Это было трудное для Огарева время. Незадолго до отъезда из Москвы, на даче Герцена в Соколове, произошел знаменитый разрыв друзей с Грановским и либерально настроенной частью их кружка. Герцен собирался надолго за границу, Огарев оставался совсем один. К тому же, после мучительных раздумий и колебаний, он навсегда расстался со своей женой, оказавшейся глубоко чуждым ему человеком, неразрывно связанным с ненавистным для него миром светской суеты, ложного блеска, пустоты и мелкого успеха...
В семье Тучковых Огарев находил ту атмосферу дружеского участия и взаимного понимания, потребность которой он тогда особенно остро ощущал. Именно в эти приезды Огарева в Яхонтово наметилось сближение поэта с младшей дочерью Тучкова, семнадцатилетней Наташей. "Я полюбил ее страстно, но никогда не говорил ей об этом,-- писал впоследствии Огарев.-- Она меня тоже любила, я едва смел замечать это. Поездка их за границу не рассеяла нашей взаимной, но скрытой любви".
Тучковы выехали из России в конце лета 1847 года. Страницы воспоминаний Тучковой, посвященные первым впечатлениям от Западной Европы, охваченной предчувствием революционной грозы 1848 года, выразительно рисуют образ юной подруги Огарева. С романтической восторженностью смотрит она на открывающиеся перед ней страны и города, на толпы оживленного, возбужденного народа, заполнявшего незнакомые ей площади и улицы. Особенно сильное впечатление оставила яркая, бурная жизнь Рима, картины всеобщего народного подъема в эти дни "пробуждения Италии", поднявшейся в едином порыве на защиту своей независимости и свободы. Необычайно волнует ее, почти постоянно проживавшую до этого в русском провинциальном захолустье, "дикарку", как она называла себя, зрелище народных демонстраций. И молодая Тучкова находит свое место впереди длинной колонны, с тяжелым знаменем в руках; "мне было очень грустно с ним расставаться,-- вспоминает она,-- я несла итальянское знамя с такою гордостью, с таким восторгом". На всю жизнь запечатлелась в ее памяти встреча народа Рима в Колизее с своим любимым трибуном Чичероваккио. "В эти дни всеобщего возбуждения мы не знали никакого отдыха и были по целым дням на ногах..." Живая, впечатлительная натура девушки, тот молодой пафос, с которым она наблюдала, как на ее глазах создавалась всемирная история", привлекали к себе общее внимание и симпатию.

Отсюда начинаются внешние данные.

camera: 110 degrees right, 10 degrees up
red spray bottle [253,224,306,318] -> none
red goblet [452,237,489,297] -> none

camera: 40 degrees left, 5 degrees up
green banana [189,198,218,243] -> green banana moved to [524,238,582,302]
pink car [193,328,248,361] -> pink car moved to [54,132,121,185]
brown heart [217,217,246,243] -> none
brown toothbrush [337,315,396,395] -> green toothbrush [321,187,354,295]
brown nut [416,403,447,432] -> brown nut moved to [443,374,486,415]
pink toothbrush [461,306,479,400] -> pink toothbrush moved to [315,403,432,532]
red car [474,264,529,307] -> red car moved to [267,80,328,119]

В Италии Тучковы встретились с семейством Герцена. С автором "Кто виноват?" Тучкова была знакома еще с начала 40-х годов, когда в Москве он посещал ее отца и читал ему отрывки из своего романа. "Помню, как мы в полукоротких платьях, в черном фартучке, -- писала Тучкова Герцену в середине 60-х годов,--заслыша стук твоих дрожек, говорили: "Ах, это Герцен -- верно, читать папа". И быстро бежали мы наверх, хотя знали, что уйдем, как ты взойдешь, но так что-то влекло встретиться глазами, сконфузиться и убежать". Прошло всего несколько лет, но в Риме Герцен нашел уже не девочку, а наблюдательного и интересного спутника в общих поездках по городу и по стране. "С того дня, как мы встретились с Герценами,--пишет Тучкова,-- мы стали неразлучны, осматривали вместе все примечательное в Риме... и каждый вечер проводили у них..." Особенно полюбила Тучкову жена Герцена, Наталья Александровна. "На меня бесконечно хорошее влияние имела встреча с молодыми Тучковыми и близость с ними, особенно с Натали,-- писала она в Россию из Рима в марте 1848 года,-- богатая натура, и что за развитие!" Ей, своей "Консуэле", Наталья Александровна завещала в случае своей смерти воспитание детей.

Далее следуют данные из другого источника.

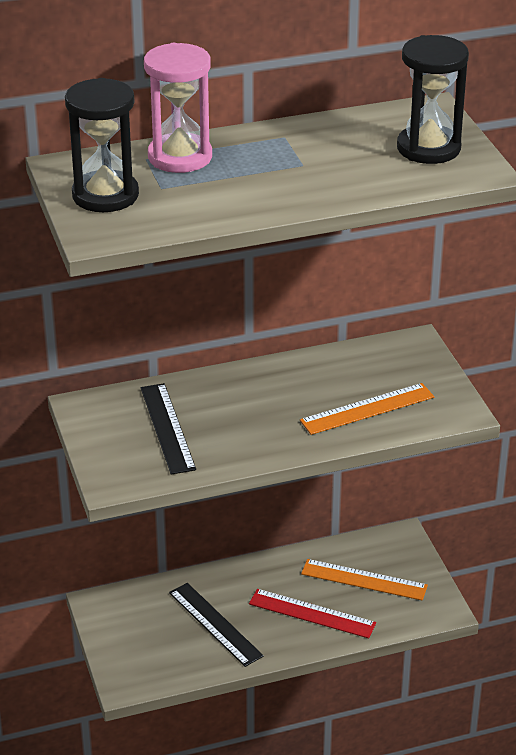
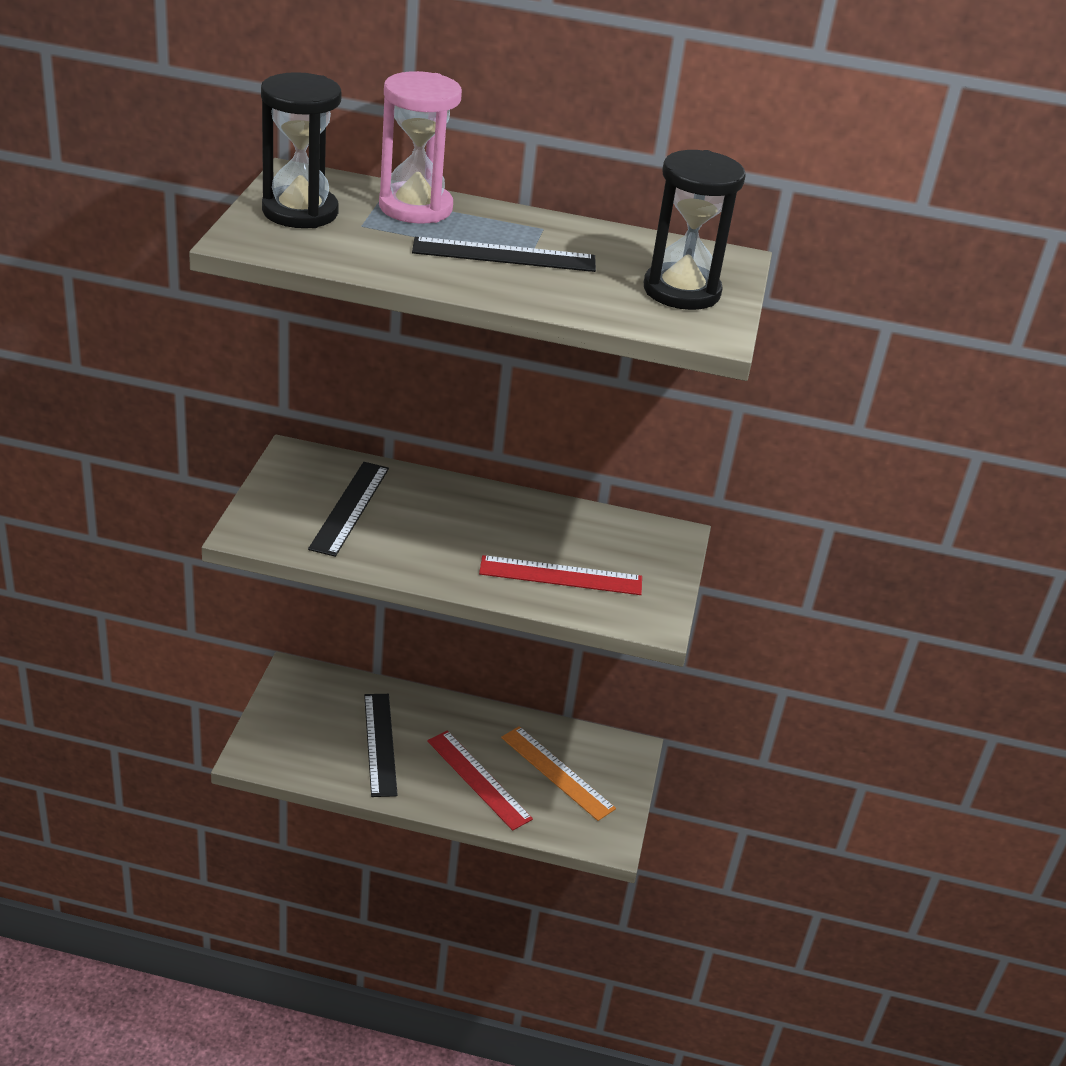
camera: 25 degrees right, 0 degrees up
orange ruler [300,383,434,435] -> red ruler [479,555,642,595]
none -> black ruler [412,237,596,272]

Редкую для молодой девушки отвагу, независимые черты характера проявила Тучкова в дни пребывания в Париже--городе, в котором она стала свидетелем острых классовых битв. Достаточно вспомнить описание того, как она одна пыталась дойти до баррикад в предместье св. Антония ("Эпизод из нашей жизни в Париже"), или ее впечатления от Марсельезы во время многотысячной демонстрации рабочего Парижа:
"Я никогда не слыхала ничего подобного; всякий, кто слышал Марсельезу, может себе представить, как она должна была глубоко потрясти присутствовавших, исполненная семнадцатью тысячами голосов и при такой обстановке: рабочие шли голодные, унылые, мрачные..." Тучкова не в силах разобраться в противоречиях политической борьбы во Франции, в истоках поражения революционного восстания народа, но все ее симпатии на той стороне баррикад, где люди труда выступали против голода, нищеты и бесправия. Как заметил еще цензор при публикации записок Тучковой (1890), она "относится с величайшей симпатией к этому революционному движению и с негодованием клеймит людей порядка в Западной Европе".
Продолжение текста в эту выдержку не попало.